SELECTION:
════════
# BP has finally stopped the oil leak in the Gulf!!!



## El Gato Loco (Jan 15, 2010)

Well BP has finally stopped the oil leak in the Gulf!

They put a wedding ring on it and it totally stopped putting out.


----------



## ebbs (Feb 7, 2010)

Chris Miller said:


> Well BP has finally stopped the oil leak in the Gulf!
> 
> They put a wedding ring on it and it totally stopped putting out.


I think this is the 4th time I've seen this in some form or another from you today. And I've laughed every time.


----------



## youngdon (Mar 10, 2010)

BAHAHAHAHA:roflmao: I hadn't heard that one.


----------



## On a call (Mar 3, 2010)

Chris,

I think you need to see a counseler...lol.

I was hoping though.


----------



## hassell (Feb 9, 2010)
════════
DATASET:
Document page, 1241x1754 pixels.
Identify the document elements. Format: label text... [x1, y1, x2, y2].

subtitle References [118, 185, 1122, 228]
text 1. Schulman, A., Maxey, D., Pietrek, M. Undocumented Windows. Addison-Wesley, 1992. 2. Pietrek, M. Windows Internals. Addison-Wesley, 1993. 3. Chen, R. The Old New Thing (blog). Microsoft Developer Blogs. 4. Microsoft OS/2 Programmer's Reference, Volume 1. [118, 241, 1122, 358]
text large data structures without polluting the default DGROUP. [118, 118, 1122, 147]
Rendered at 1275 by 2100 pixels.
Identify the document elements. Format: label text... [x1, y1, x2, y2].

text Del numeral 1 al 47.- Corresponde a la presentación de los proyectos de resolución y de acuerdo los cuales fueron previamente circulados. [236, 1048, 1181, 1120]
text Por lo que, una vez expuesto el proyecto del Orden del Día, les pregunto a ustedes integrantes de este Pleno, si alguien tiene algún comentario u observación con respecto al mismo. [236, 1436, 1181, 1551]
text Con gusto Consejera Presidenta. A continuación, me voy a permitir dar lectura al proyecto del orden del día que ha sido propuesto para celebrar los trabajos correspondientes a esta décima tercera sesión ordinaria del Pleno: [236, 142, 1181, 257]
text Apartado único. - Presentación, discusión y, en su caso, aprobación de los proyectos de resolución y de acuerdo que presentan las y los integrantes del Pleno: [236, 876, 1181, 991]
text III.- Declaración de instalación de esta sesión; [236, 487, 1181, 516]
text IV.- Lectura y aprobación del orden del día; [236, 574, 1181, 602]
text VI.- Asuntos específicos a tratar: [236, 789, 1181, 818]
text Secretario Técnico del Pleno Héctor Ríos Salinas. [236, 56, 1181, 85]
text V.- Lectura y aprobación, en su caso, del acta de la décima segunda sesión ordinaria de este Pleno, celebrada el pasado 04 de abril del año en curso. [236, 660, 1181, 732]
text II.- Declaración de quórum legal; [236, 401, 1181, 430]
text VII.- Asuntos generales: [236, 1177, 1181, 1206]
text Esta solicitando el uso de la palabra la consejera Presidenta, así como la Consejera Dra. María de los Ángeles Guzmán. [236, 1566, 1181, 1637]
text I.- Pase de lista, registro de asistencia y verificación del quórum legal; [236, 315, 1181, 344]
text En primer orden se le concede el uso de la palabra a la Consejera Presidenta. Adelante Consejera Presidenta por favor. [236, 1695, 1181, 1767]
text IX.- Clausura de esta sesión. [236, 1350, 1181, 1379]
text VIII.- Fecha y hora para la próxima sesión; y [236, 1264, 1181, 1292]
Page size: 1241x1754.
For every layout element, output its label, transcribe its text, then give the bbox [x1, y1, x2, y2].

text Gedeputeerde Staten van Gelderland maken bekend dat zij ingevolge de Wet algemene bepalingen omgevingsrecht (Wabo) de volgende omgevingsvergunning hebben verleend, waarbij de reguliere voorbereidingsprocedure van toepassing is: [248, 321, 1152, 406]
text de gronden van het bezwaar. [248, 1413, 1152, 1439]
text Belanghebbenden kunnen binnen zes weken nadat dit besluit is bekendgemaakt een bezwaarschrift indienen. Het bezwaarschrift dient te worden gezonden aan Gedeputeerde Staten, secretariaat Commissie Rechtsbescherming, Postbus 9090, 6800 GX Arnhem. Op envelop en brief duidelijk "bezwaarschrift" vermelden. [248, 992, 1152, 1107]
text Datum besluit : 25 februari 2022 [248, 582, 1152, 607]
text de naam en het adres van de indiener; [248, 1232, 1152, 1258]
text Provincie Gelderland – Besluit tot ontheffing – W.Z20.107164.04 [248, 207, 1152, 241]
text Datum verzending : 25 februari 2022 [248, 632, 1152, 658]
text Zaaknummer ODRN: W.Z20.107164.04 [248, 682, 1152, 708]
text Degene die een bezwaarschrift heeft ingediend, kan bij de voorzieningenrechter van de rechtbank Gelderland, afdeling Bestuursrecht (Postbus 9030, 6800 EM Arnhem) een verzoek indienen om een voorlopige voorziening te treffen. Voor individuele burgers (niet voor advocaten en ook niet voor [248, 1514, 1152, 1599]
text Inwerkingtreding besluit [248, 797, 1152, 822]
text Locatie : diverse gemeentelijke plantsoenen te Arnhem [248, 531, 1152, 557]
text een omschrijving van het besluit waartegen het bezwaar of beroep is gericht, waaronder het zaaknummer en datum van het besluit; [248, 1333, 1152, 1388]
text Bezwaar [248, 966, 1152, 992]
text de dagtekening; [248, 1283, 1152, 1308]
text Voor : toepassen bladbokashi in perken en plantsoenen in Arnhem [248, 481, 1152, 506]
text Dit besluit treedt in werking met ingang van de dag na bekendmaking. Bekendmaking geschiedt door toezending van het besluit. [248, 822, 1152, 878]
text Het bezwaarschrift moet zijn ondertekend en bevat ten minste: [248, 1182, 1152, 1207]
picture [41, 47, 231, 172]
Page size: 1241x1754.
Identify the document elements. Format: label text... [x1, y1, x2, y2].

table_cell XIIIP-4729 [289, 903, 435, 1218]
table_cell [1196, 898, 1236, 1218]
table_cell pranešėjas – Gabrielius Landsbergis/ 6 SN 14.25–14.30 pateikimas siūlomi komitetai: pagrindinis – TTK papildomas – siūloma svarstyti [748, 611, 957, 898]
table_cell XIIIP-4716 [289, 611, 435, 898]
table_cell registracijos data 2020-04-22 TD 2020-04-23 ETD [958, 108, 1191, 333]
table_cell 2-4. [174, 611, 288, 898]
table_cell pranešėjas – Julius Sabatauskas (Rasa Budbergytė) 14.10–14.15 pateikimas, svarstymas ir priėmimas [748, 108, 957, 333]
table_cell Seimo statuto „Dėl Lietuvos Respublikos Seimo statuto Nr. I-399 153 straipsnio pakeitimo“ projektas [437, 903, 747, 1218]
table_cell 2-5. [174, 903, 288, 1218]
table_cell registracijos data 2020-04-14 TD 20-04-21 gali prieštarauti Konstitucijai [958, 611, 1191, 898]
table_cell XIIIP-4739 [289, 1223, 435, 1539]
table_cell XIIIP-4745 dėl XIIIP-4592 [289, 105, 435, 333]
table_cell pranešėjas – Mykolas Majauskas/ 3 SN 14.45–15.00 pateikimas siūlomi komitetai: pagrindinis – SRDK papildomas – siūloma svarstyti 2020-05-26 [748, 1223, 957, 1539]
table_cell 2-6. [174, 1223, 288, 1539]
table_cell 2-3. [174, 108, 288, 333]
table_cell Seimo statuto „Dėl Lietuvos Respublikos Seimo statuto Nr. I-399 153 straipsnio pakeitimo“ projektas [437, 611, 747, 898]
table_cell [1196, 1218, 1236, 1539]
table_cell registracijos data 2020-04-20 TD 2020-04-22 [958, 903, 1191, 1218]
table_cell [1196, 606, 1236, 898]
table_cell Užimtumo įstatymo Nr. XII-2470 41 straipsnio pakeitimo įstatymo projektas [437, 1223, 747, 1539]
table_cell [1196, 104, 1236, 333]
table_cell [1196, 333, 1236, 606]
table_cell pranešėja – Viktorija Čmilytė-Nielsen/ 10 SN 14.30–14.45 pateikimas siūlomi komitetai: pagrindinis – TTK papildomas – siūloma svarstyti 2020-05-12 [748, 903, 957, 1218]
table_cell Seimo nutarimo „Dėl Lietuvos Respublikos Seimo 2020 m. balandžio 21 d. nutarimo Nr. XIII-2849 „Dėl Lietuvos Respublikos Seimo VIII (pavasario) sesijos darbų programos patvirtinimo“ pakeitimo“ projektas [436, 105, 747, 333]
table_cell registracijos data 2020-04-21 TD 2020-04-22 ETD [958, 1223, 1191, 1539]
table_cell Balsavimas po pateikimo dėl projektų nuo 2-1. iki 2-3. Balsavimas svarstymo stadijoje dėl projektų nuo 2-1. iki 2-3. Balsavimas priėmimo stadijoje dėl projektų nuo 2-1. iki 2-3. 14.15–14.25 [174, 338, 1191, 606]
════════
THINGS TO DO:
a – In the BP oil leak thread, which time does ebbs say this was for seeing the joke that day?
b – Write the next part of the BP oil leak thread, starting right after its last line.

RESPONSES FOR EACH TASK:
a – The fourth time.

b –
Should last for a while, unless one of those robots rub up against it!!!


----------



## catcapper (Feb 11, 2010)

Who woulda thunk it.


----------



## SWAMPBUCK10PT (Apr 5, 2010)

*DARN!!!! THATS FUNNY---- OH! TO BE A YOUNG LAD AGAIN:roflmao:--*


----------



## bar-d (Feb 3, 2010)

Chris Miller said:


> Well BP has finally stopped the oil leak in the Gulf!
> 
> They put a wedding ring on it and it totally stopped putting out.


Yow! If mama sees your post, It has been nice knowing you.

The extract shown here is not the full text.